Not informed of the natural law,
squatting, lordly, on a stool, in a stall,
we spun gold clear out of straw.
Joanna Newsom, “No Provenance” (Have One On Me, 2010)

Image Description
Sitting at an 8-spoked spinning wheel in a barn, a woman spins straw into gold. A bridle hangs from the wall behind her. She wears a white apron embroidered with apples. The wheel is decorated with the glyphs for Sun, Earth, and Moon. The woman’s left foot is on the wheel’s rectangular pedal, and her left foot rests on a sphere. Through the door behind her, there is a gray-brown field of grass with small red branches shooting up. Further back there is a broken fence, where a small black horse with a white face stands next to a red leafless apple tree.
Interpretation
The last Cardinal Virtue in the tarot is Temperance (the others are VIII. Justice and XI. Fortitude). This virtue relates to humans controlling their animal nature, represented as a bridle for the mysterious little horse. The ball and block beneath the woman’s feet are borrowed from Etteilla imagery (see the Grand Etteilla decks in Selected References). The foot on the block is stable and gives motion to the spinning wheel, while the foot on the ball holds steady only through constant movement. One must practice Temperance continually – halting or rushing results in uneven and lumpy spinning.

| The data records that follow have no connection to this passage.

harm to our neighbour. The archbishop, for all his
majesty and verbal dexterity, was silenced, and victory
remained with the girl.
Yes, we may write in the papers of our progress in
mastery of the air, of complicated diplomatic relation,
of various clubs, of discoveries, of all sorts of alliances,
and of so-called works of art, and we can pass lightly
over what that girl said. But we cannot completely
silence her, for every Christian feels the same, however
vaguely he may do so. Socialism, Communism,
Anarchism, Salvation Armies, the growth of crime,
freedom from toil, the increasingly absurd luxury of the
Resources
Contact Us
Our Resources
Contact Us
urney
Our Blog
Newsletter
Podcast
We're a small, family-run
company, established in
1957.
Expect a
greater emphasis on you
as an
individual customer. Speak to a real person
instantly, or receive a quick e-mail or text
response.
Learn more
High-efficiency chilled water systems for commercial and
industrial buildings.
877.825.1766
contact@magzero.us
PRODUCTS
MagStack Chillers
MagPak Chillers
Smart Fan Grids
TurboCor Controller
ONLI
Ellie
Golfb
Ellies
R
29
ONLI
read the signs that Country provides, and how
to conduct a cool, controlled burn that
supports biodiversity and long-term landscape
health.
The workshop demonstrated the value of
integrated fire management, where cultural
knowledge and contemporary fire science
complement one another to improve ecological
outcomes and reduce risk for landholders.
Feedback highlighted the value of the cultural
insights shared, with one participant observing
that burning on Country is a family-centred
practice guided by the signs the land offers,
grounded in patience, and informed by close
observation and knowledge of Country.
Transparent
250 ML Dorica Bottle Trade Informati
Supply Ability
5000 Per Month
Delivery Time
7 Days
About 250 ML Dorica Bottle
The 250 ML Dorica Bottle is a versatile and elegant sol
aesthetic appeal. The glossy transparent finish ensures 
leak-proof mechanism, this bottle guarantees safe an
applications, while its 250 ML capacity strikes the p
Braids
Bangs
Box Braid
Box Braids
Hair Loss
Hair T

The apple motif refers to Johnny Appleseed, who is mentioned at the end of the song. He is an icon of conservation and well known for an ascetic Christian lifestyle. However, he has also been criticized for spreading invasive species. He sows seeds indiscriminately and leaves them behind, as we can see from the sprouts poking through the tall grass. Thus, he can be taken as either a representation of Temperance, or of its opposite.
Some occult readings see Temperance, rather than a virtue, as transmutation or alchemy. This could be reflected in the picture too, as straw turns into gold.
The song refers also to the Big Return, the idea that our lives loop infinitely in a cycle with no source, only recursion (similar to XVI. Kingfisher). The narrator regrets the blindness that each new recursion brings, which dooms one to repeat all previous mistakes. In this light, Temperance can be read as a path to self-improvement, hoping to spin the wheel in a new direction.
Selected Meanings
Temperance, self-control, restraint, harmony, health, conservation, preservation, transmutation, excess, animal nature, protection, asceticism, repetition.